You’re reading against the grain
Derrida saw this kind of reading as reading against the grain. Take a text, find what it seems to advocate, and look in the opposite direction. G W F Hegel wrote about spirit, untainted by the mess of life – so Derrida explored his relationship to family. Husserl wrote about subjectivity by describing the surrounding world, so Derrida looked for moments where Husserl invoked God. This doesn’t eliminate the text or the thinking, but it problematises them, it finds the limits. In a sense, we’re to treat every text with suspicion, although Derrida himself called this an act of ‘hospitality’. To read a text this closely is to treat it with seriousness, to really look at what’s going on.
This reading against the grain can also be more subtle than just looking for the opposite. As all readings are interpretations, one is able to explore radically different ways into a text. What, we think as we light our second pipe, happens if we look at The Waste Land through queer theory? What role does race play in the Marvel movies? What are the economics of the Bible?
This has all made Derrida an influential thinker in areas such as feminism, postcolonial studies and queer theory. He calls on all of us to examine our most fundamental ideas, even those – especially those – that seem least open to question. Like Sigmund Freud and his idea of the repressed (and its return), for Derrida, our certainties are the sweet spot, the fissures in our beliefs and those of our culture. Our cultural biases are often least stable at precisely the points where we feel them to be most natural.
But this is anarchy…
Some critics have accused Derridean thinking of allowing for any interpretation or, worse still, of saying any interpretation is equally valid. The first is perhaps true, the second is not. Derrida was always clear that there were more effective and less effective ways of reading a text. There’s nothing necessarily wrong with analysing the novels of Leo Tolstoy through, say, modern dance. But the result is more likely to be ineffective or trivial. Some critics of Derrida and his followers have argued that this is precisely the sort of free-for-all that deconstruction leads to.

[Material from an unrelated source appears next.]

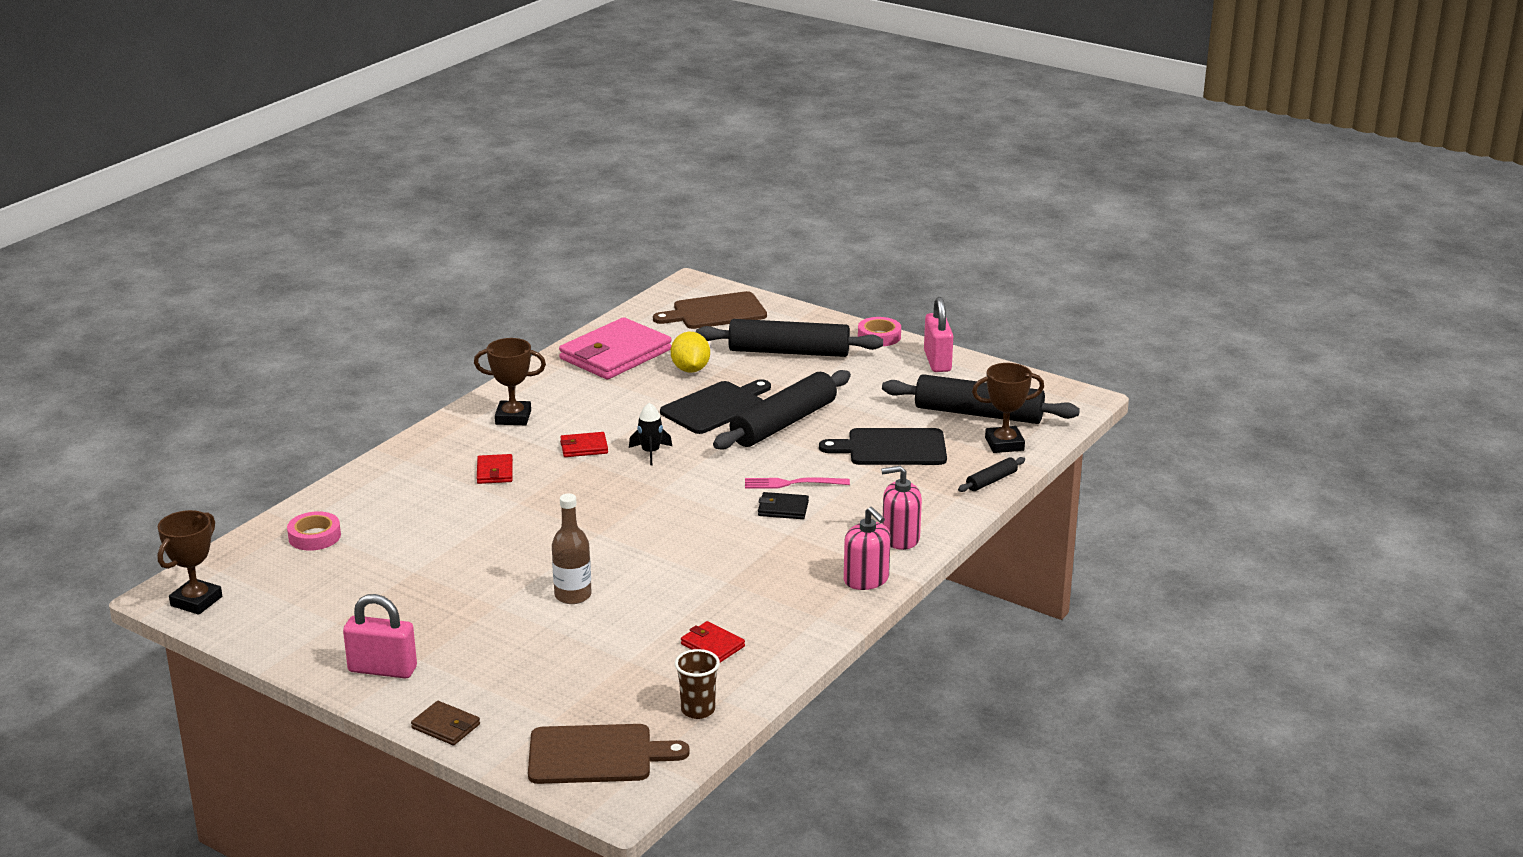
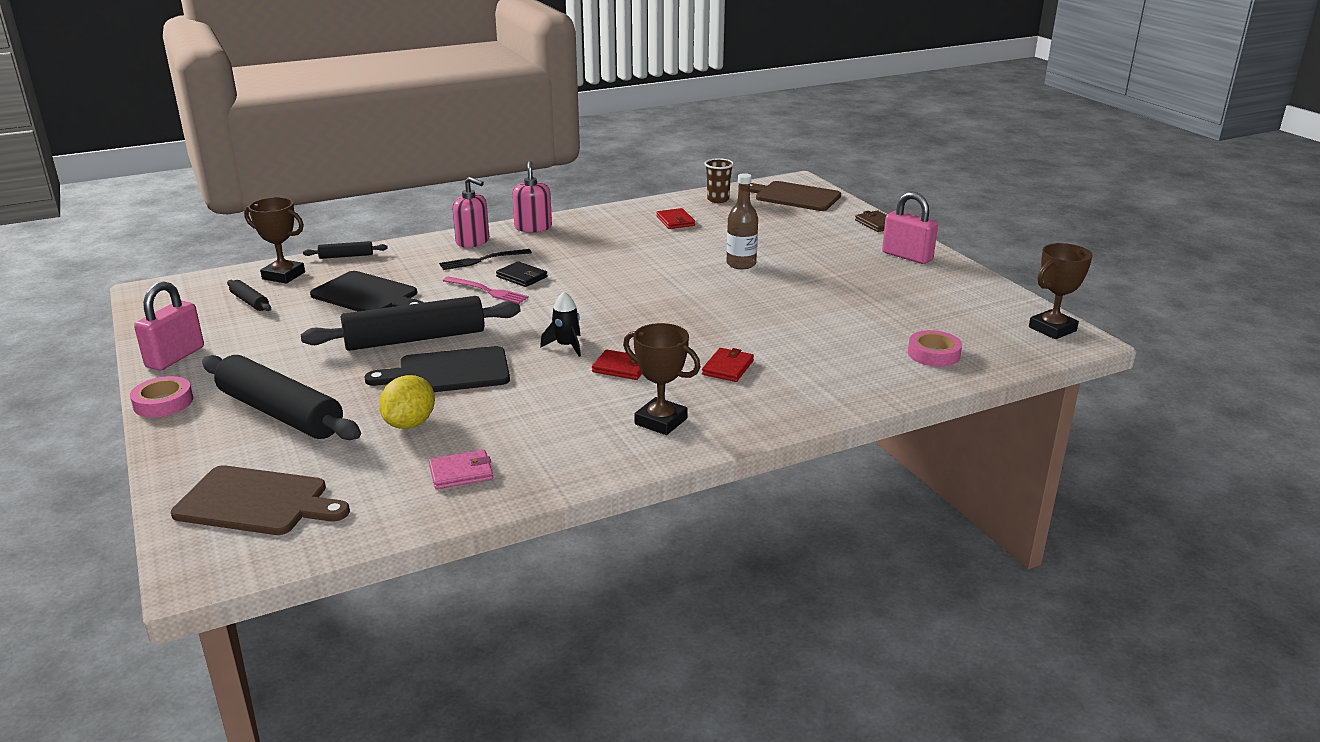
camera: 150 degrees left, 0 degrees up
(615, 354) = (461, 473): pink wallet -> pink wallet, size x0.45
(852, 517) = (482, 260): none -> black fork
(978, 413) = (249, 302): black rolling pin -> black rolling pin, size x0.45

But, ultimately, any philosophical idea pushed to its extreme allows for nonsense. Derrida would be – was – as appalled by the misuse and misunderstanding of his work as any of his critics. Far from being an anarchic process, Derrida called for a very close reading of the text at hand and, as with anything, the closer you look at something, the more fissures you see.
Don’t listen to what the author says
Finally – and, by now, it might be time to get dressed and have a spot of lunch – thinking like Derrida means trusting one’s own analysis of a text – even, or perhaps especially, if it contradicts the authors’ idea of what they’re doing. For Derrida, the author’s interpretation of her or his text is no more valid than the reader’s. Again, Freud is a useful reference point here. Patients in analysis reveals their truth not simply in the words they use, but in the words they don’t, in the stutters and repetitions, in the times they try to laugh things off, and when they contradict themselves. The ‘self’ being whole and coherent is an act of will. For Derrida, the ‘text’ being whole is the same.